British parliament to decide fate of Brexit today

May’s Brexi deal faces strong headwinds in parliament. Today’s vote will not only decide her May’s career but also chart Britain’s economic and geo-political future in the days to come.

On Tuesday, in a historic vote in the British parliament on the Brexit deal that has been hammered out by British Prime Minister Theresa May, the prospects of the deal being rejected by British lawmakers is expectedly high.

A no-deal Brexit will leave not only the UK’s economy in limbo but also its membership with the the European Union, the world’s largest trading bloc.

Given the high stakes, May has repeatedly urged lawmakers to take a second look at the deal before it is hastily booted out in a voting session scheduled to begin at 1900 GMT.

Essentially, if the deal was rejected, the prospects of picking up the pieces and putting it together again will hinge on the scale of the loss. If the loss can be managed, May could work that to gain more concessions from the EU and place that for another vote in parliament.

However, in case of an overwhelming response against it, May could be forced to delay Britain’s scheduled divorce with the EU on March 29 and potentially open up other options including a second Brexit referendum.

According to Dominic Raab, who resigned as May’s Brexit minister in November 2018 as a mark of protest to her Brexit plans, it is time to prepare for a no-deal Brexit. This cliff hanger scenario is likely to be chaotic for British businesses.

“It’s time for us, through this vote, to make clear not just that the current terms are unacceptable, but that we are not just throwing our hands up in the air,” said Raab to BBC radio. “We are going to leave on March 29.”

Brexit has become Britain’s deepest political crisis, which is likely to be a precursor to an economic crisis as well, for at least half a century.

Although many EU leaders have stood by May with assurances on the withdrawal deal, there was however little to suggest a change of heart among rebel lawmakers. Many in May’s own cabinet say, the deal gives Brussels too much power, chiefly an agreed insurance policy to avoid the return of a hard border in Ireland.

The EU told May that it stood by commitments to find ways to avoid triggering the Irish “backstop”.

Incidentally, the Northern Irish Democratic Unionist Party, based on whom May’s minority government depends on, said it will not support the deal.

May has made it lucidly clear that if the deal is rejected it could result in the break-up of the United Kingdom; she has also warned her Conservative Party against allowing the left-wing opposition Labour Party to seize the initiative.
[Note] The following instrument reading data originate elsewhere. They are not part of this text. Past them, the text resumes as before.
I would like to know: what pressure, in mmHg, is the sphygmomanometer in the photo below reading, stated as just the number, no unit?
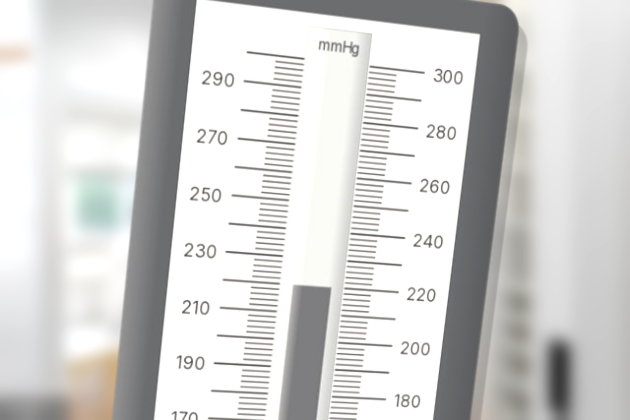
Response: 220
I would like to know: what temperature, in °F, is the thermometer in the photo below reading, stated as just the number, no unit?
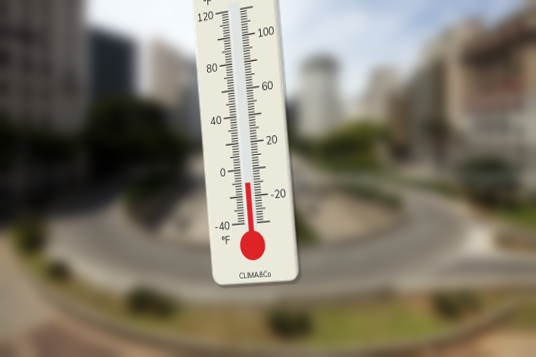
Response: -10
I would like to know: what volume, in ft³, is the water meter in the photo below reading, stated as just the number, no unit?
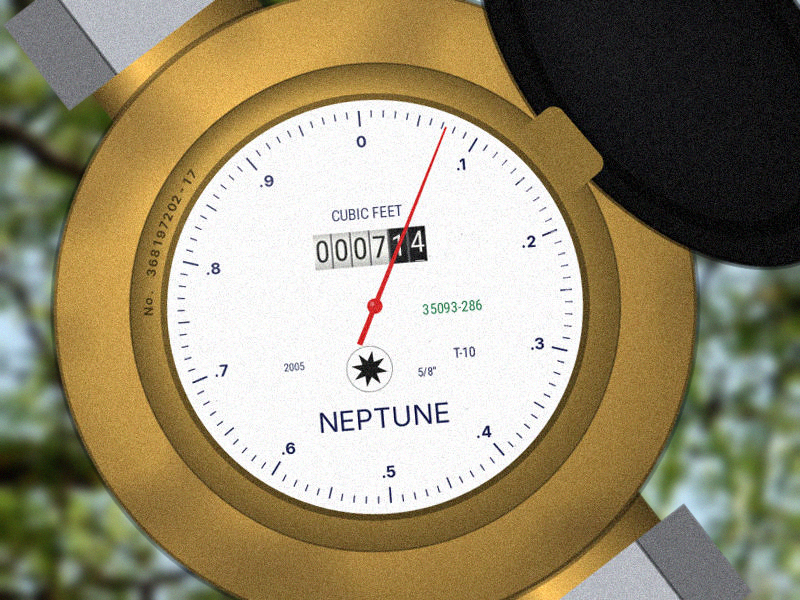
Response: 714.07
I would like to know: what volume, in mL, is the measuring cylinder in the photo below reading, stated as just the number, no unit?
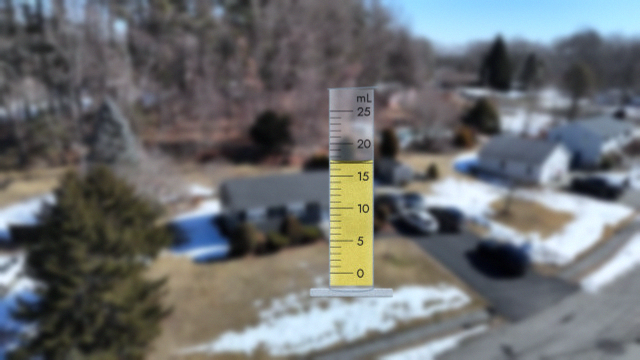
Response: 17
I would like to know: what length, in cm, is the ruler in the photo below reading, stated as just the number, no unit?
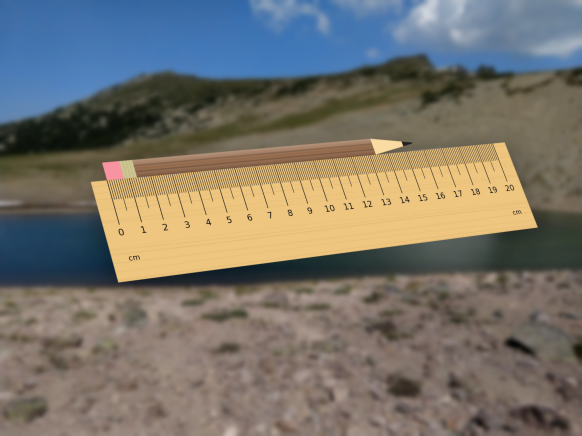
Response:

In the event May were to lose today’s vote, Jeremy Corbyn, the leader of the Opposition, is expected to call a parliamentary vote of no confidence against May.

May’s deal, which envisages close economic ties with the EU, has united both sides of the debates – the Brexit supporters as well as the pro-EU lawmakers.

With May’s deal facing an imminent ‘no deal’ Brexit, a few lawmakers are planning to try to pull control of Brexit from the government.

In such a scenario, although May’s government will be weakened the executive will still wield significant powers and it is unclear how parliament would be able to take control of Brexit.